(Text Opens)

Can Growth Mindset Be Taught?

Darn right it can. If you’re committed to your fixed mindset, it could be a long and arduous process but it’s not impossible. Here are some things you can try to start adopting a growth mindset.

  • Identify and investigate your starting point on the spectrum. Make note of past experiences and how you’ve approached learning. Do you have a growth mindset with some fixed mindset beliefs? Are you all in on the fixed mindset? Question why that is and maybe even identify where it comes from. For me, my fixed mindset behaviors stemmed from perfectionism.
  • Establish your why. One of the people I’ve enjoyed learning from on my professional development journey is Simon Sinek who has a strong belief that understanding and operating from our “why” can make a difference in how much effort we’re willing to put into a task or learning a new skill. For example, my why is to “Craft meaningful experiences for others so they may experience joy.” Therefore, I’m all about investing time in energy into learning and developing skills that allow me to deliver on that “why.”
  • Evaluate your thoughts and attitudes toward yourself and others. Especially around success and failure. Self-talk is a powerful thing. If you’re constantly beating yourself or others up for failures and shortcomings, you’re convincing yourself that you shouldn’t try to grow or improve. Silence that inner critic. When I find myself feeling like a negative Nelly, I try to change my self-talk so that I’m thinking in flexible terms. So, if I’m not good at, say, cross-stitch, I would say, “I’m not good at cross-stitch ”

(Text Closes)

- [What you will do]:
A – Give the opening instruction of each bulleted step in the growth mindset text.
B – Write the next part of the growth mindset text, picking up after its last sentence.
The data below has nothing to do with the growth mindset text.

(Extracted material Opens)

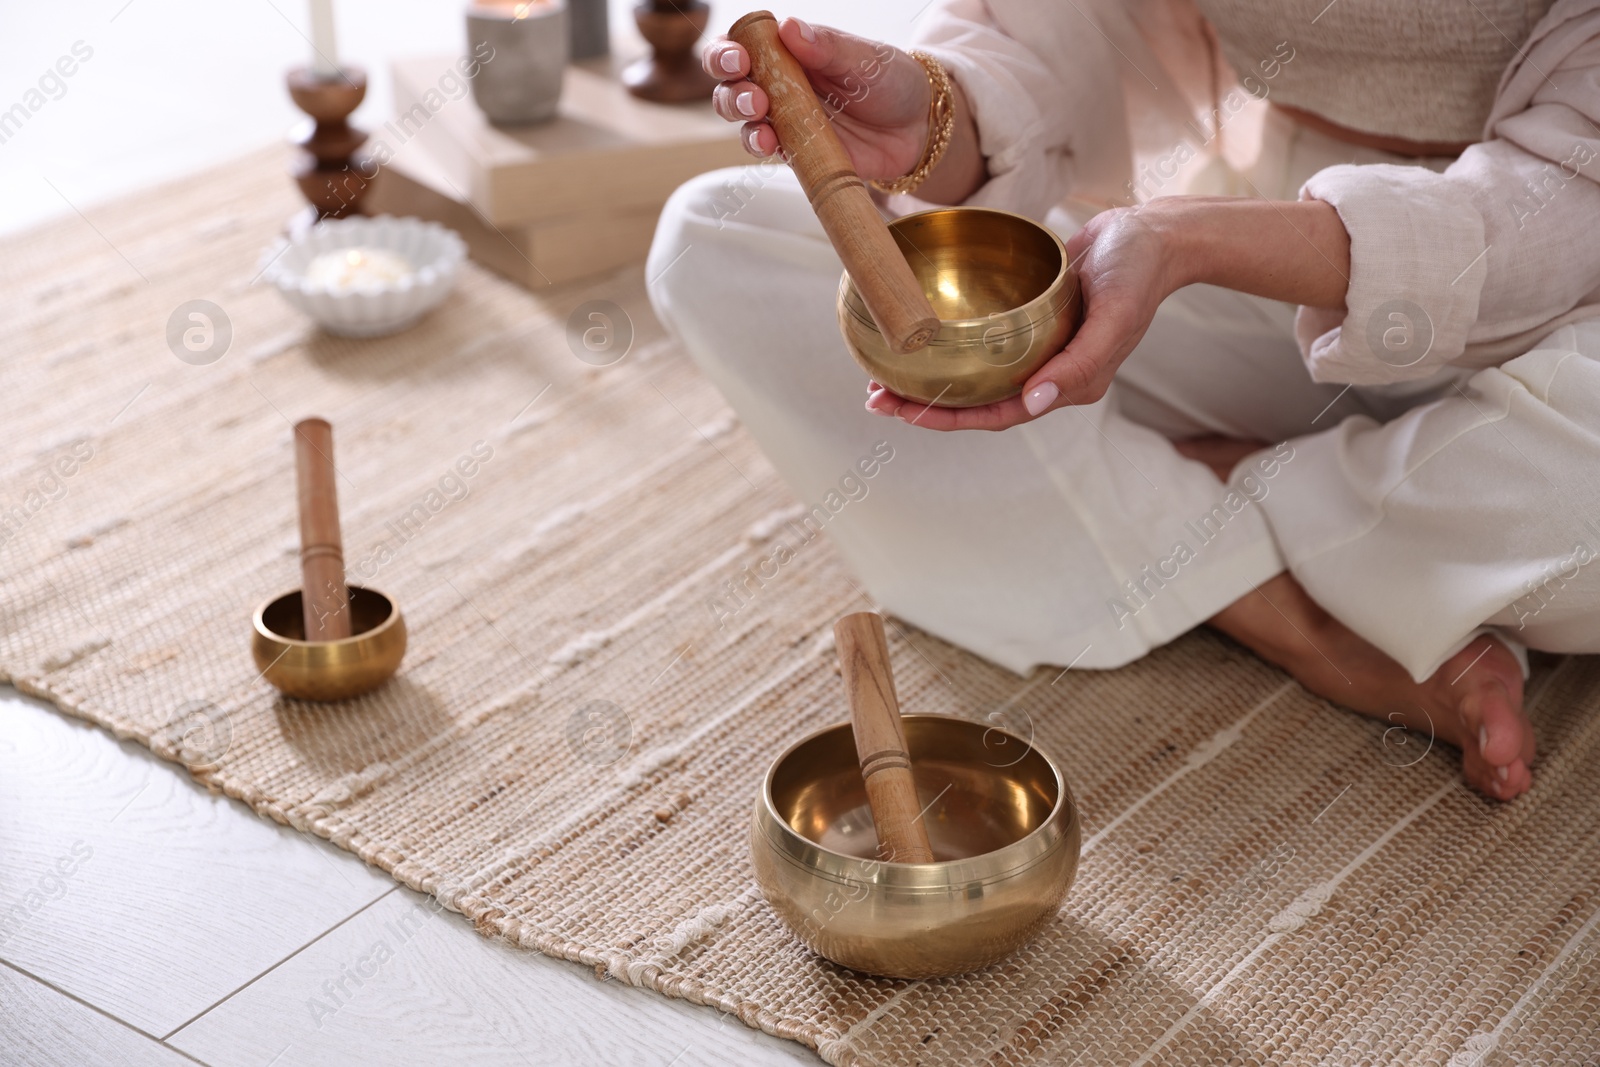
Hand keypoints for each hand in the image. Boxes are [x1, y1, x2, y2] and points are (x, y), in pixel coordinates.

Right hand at [702, 19, 931, 183]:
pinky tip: (773, 143)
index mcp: (789, 52)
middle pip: (731, 86)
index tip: (738, 58)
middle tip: (753, 95)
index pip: (742, 46)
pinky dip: (765, 147)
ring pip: (745, 121)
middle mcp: (780, 86)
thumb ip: (828, 46)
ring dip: (744, 120)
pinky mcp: (799, 152)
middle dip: (731, 90)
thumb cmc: (892, 82)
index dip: (727, 51)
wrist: (919, 128)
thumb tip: (789, 27)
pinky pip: (771, 151)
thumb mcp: (866, 57)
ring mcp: (787, 121)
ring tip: (761, 117)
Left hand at [866, 205, 1181, 429]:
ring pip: (973, 373)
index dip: (949, 419)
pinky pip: (981, 339)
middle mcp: (1045, 372)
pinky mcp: (1027, 318)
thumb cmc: (1139, 274)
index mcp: (1064, 385)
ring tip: (882, 374)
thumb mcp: (1115, 318)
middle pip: (977, 400)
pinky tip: (919, 332)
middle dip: (925, 404)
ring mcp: (1034, 347)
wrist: (1155, 234)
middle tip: (874, 398)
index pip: (996, 415)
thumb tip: (1032, 404)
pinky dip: (948, 340)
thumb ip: (1078, 365)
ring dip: (930, 376)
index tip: (904, 413)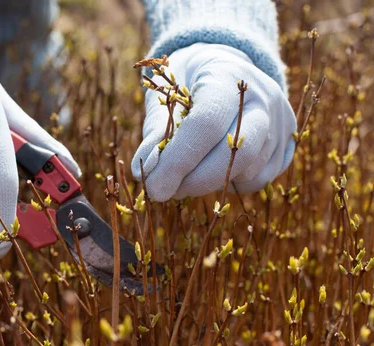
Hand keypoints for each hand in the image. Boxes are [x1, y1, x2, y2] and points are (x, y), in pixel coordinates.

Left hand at [132, 43, 295, 200]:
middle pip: (238, 152)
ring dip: (208, 184)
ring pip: (250, 170)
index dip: (178, 161)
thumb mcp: (164, 99)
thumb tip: (144, 173)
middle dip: (195, 181)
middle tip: (163, 191)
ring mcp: (281, 119)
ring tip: (182, 178)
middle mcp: (264, 96)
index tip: (152, 187)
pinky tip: (211, 169)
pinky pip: (259, 178)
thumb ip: (155, 134)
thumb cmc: (185, 85)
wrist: (223, 68)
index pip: (206, 124)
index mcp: (228, 74)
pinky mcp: (288, 141)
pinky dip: (230, 183)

(Extracted material Closes)

- [Task-by-task outputs]:
A –
Identify and investigate your starting point on the spectrum.
Establish your why.
Evaluate your thoughts and attitudes toward yourself and others.

B –
  • Welcome radical candor. When we’re open to feedback, we’re accepting the possibility that we can improve. One of my favorite books on feedback is “Daring Greatly” by Brené Brown, who examines shame guilt, and vulnerability in a way that makes you feel like you’re having a cup of coffee with a wise friend.

If you’re leading a company or a team and you want to live the growth mindset life, here are three quick tips to set you up for success, er, I mean, growth.

  • If you’re striving for a growth mindset culture, ask interview questions that determine where candidates are on that spectrum. Ask them for an example of their growth mindset in action.
  • Put your money where your mouth is. Promote growth amongst employees and team members by funding professional development or continuing education.
  • Walk the walk day in and day out by building a learning culture at work. Create a safe environment where people are encouraged to take risks and make mistakes. Then help them derive and learn lessons to help them get better.

Where do you fall on the mindset spectrum? If you don’t have a growth mindset yet, which of these tips seem the most doable for you?